CAMİ'NİN GÖREVLİLERİ
İmam:
Kur'an-ı Kerim'de yedi yerde tekil, beş yerde de çoğul olarak geçen "imam" kavramı önder, reis numune, işaret, misal ve rehber anlamlarına gelir. Din ıstıhalında İmam devlet reisi anlamına da kullanılmıştır. İslamın ilk yıllarında imamlık ve hatiplik hizmetini bizzat Hz. Muhammed'in kendisi yürütmüştür. Günümüzde diyanet İşleri Başkanlığı tarafından camilere atanan imamlar, camide nizamı muhafaza etmek, 5 vakit namaz kıldırmak, ayrıca Cuma ve bayram namazlarını kıldırarak hutbe okumakla mükelleflerdir.

=== Yapılacaklar ===
1. Cami görevlileri metnine göre şu soruları yanıtlayın:
(a) "İmam" kavramı Kur'an-ı Kerim'de kaç yerde tekil, kaç yerde çoğul olarak geçer?
(b) İslam'ın ilk yıllarında imamlık ve hatiplik hizmetini kim yürütmüştür?
(c) Günümüzde camilere imamları hangi kurum atar?
2. Cami görevlileri metnini son cümlenin ardından sürdürün.
Bu malzeme başka bir kaynaktan alınmıştır.

=== Verilen bilgiler ===
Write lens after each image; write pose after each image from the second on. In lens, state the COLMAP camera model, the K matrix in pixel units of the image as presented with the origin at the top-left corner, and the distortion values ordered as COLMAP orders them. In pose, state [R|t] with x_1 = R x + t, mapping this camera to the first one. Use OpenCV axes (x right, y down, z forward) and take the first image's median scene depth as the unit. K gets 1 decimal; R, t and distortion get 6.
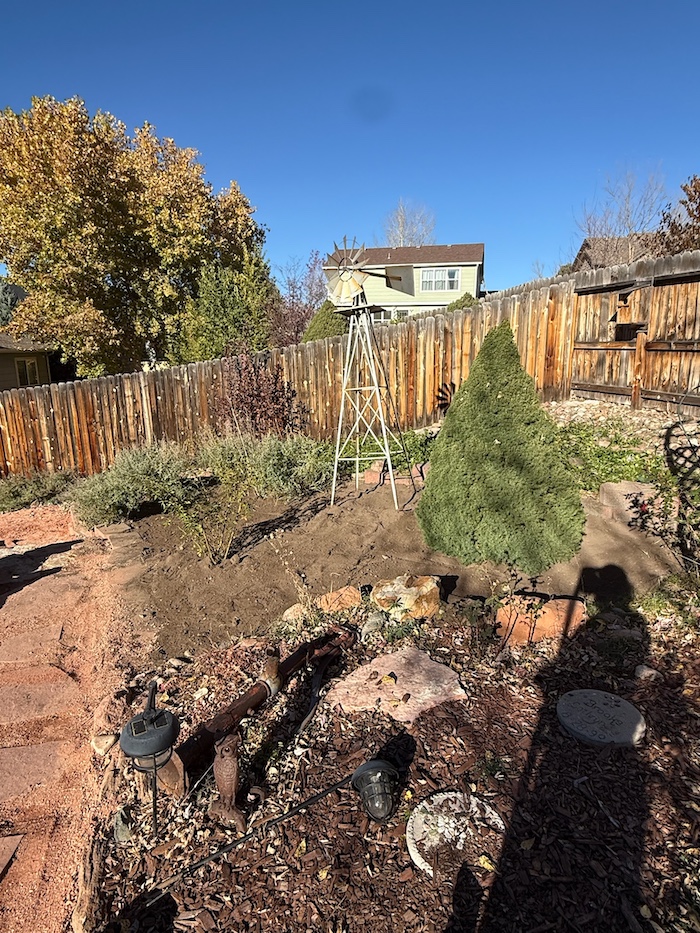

=== Cevap listesi ===
1.
(a) Yedi yerde tekil, beş yerde çoğul olarak geçer.
(b) Bu hizmeti bizzat Hz. Muhammed yürütmüştür.
(c) Diyanet İşleri Başkanlığı atar.

2.
Hatip:
Bir şahsa veya bir topluluğa hitap eden kişidir. Söz söyleyen kişiye "Hatip", söylenen söze de "Hitabe", "Söylev" denmektedir. Din gibi, hükümleri ilahı mefhumlara dayanan bir konuda söz sahibi olmak, halkı aydınlatmak, inandırmak, onların imanlarını takviye ederek vicdanlarını yıkamak kolay bir iş olmadığı için, din eğitimcilerinin yetişkin bir hatip olmaları gerekir. Osmanlılar zamanında Cuma Hatiplerinin, cami imamlarından ayrı, hususi bir mevkii vardı. Cuma namazları daima hatipler tarafından kıldırılırdı. Günümüzde, camilerde namaz kıldıran ve hutbe okuyan kişilere: "İmam-Hatip" denilmektedir.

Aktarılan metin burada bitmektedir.